Sobre a tarefa: Prossiga com a notícia sobre o custo da cesta básica nas capitais, começando logo depois da última frase apresentada.

Trecho do documento:
────────────────

Campo Grande - terça-feira, 23 de junho de 2026
Campo Grande viu uma redução de 1,20% no custo médio da cesta básica, destacando-se entre as capitais com variação negativa
Da redação - 06/12/2023 • 17:00
Cesta básica/Antônio Cruz ABR
Novembro trouxe mudanças no custo da cesta básica em várias capitais brasileiras, revelando uma realidade dinâmica na alimentação das famílias. Segundo a Pesquisa Nacional da Cesta Básica de Alimentos do Dieese, nove das 17 capitais analisadas viram um aumento nos preços.
Brasília liderou o aumento, com um acréscimo de 3,06%, enquanto Natal registrou a maior queda, com uma redução de 2,55%. Em meio a esse cenário, Campo Grande viu uma redução de 1,20% no custo médio da cesta básica, destacando-se entre as capitais com variação negativa.

────────────────

Itens armazenados de uma coleção:
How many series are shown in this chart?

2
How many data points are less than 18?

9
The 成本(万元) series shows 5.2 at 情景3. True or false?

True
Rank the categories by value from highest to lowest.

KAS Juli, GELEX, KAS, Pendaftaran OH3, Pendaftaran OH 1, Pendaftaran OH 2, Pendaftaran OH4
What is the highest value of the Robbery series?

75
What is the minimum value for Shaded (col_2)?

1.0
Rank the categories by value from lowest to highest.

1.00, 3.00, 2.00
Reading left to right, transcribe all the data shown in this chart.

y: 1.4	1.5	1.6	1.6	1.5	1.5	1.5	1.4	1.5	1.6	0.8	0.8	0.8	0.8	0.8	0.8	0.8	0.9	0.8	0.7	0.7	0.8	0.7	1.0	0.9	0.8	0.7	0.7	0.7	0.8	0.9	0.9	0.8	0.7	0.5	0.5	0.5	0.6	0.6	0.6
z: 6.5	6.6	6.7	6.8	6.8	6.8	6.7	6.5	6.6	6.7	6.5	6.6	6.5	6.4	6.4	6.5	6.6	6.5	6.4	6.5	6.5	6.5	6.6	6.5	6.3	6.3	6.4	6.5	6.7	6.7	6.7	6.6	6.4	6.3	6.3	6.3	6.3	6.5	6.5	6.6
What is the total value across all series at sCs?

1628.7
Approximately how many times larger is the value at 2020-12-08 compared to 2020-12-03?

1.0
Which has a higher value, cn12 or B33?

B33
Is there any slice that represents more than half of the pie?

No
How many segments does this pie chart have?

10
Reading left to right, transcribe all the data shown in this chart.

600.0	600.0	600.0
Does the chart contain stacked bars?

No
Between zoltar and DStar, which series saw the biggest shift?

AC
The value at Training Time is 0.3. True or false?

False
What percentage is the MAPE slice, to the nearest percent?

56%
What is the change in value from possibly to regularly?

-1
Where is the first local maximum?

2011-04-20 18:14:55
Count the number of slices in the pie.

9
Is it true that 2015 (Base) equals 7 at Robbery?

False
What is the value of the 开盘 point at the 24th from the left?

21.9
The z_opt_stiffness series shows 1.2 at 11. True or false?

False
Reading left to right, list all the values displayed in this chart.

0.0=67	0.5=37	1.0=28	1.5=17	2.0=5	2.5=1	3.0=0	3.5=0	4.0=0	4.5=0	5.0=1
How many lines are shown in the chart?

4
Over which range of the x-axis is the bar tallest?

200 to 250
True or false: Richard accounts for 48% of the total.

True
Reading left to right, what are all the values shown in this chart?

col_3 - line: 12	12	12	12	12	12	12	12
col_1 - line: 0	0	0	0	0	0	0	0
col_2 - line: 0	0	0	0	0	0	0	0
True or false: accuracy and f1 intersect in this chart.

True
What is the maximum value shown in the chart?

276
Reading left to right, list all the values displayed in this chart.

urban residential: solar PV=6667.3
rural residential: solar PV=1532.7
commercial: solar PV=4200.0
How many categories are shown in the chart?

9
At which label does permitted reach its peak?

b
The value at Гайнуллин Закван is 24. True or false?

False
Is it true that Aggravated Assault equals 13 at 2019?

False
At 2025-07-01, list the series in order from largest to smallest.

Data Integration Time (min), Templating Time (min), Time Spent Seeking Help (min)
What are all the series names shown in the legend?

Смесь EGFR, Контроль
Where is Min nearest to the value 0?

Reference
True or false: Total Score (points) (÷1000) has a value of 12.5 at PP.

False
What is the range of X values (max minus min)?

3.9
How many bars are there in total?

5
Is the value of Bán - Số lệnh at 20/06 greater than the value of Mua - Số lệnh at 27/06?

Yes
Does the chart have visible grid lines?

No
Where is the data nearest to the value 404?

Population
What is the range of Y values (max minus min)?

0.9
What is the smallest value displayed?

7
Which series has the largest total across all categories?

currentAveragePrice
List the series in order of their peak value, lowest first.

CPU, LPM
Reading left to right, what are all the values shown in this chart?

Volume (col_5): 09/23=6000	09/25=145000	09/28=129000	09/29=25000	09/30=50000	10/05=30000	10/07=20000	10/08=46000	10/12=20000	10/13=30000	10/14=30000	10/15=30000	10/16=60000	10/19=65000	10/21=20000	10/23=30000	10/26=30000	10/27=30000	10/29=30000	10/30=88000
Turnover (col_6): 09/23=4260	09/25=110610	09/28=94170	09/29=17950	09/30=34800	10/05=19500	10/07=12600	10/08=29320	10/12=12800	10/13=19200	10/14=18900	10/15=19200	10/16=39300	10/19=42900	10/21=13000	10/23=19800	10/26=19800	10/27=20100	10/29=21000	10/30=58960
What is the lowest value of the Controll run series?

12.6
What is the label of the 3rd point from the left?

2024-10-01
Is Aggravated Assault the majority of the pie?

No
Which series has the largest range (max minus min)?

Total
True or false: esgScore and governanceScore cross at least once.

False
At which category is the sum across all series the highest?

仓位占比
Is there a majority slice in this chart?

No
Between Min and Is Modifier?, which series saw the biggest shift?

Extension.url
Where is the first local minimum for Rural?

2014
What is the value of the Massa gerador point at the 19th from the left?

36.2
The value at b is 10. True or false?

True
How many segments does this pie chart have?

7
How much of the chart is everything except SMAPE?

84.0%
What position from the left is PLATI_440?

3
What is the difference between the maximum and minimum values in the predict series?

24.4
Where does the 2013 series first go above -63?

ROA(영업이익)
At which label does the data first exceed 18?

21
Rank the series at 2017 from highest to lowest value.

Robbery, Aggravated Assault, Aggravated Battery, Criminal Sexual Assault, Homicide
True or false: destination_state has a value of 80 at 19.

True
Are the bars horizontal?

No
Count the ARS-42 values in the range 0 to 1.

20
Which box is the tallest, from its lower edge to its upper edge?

────────────────

Área de resposta:
São Paulo ostentou a cesta mais cara do país, alcançando aproximadamente R$ 749,28 em novembro, enquanto nas capitais do Norte e Nordeste, onde a composição da cesta é diferente, os valores menores foram observados em Aracaju (R$ 516,76), João Pessoa (R$ 548,33) e Salvador (R$ 550,86).
Esses números não são apenas estatísticas. Refletem uma realidade que vai além dos números: o Dieese calculou o salário mínimo ideal para suprir não apenas as despesas alimentares, mas também moradia, saúde, educação, vestuário, higiene, transporte, lazer e previdência. O valor apontado foi de R$ 6.294,71, aproximadamente 4,77 vezes o mínimo atual, estabelecido em R$ 1.320.
Essas variações não só delineiam os desafios econômicos enfrentados pelas famílias brasileiras, mas também destacam a importância de políticas públicas que garantam acesso a alimentos básicos e essenciais a preços acessíveis. Em Campo Grande e no Brasil, a dinâmica da cesta básica não é apenas um reflexo de números, mas sim uma representação tangível das necessidades fundamentais de todos os cidadãos.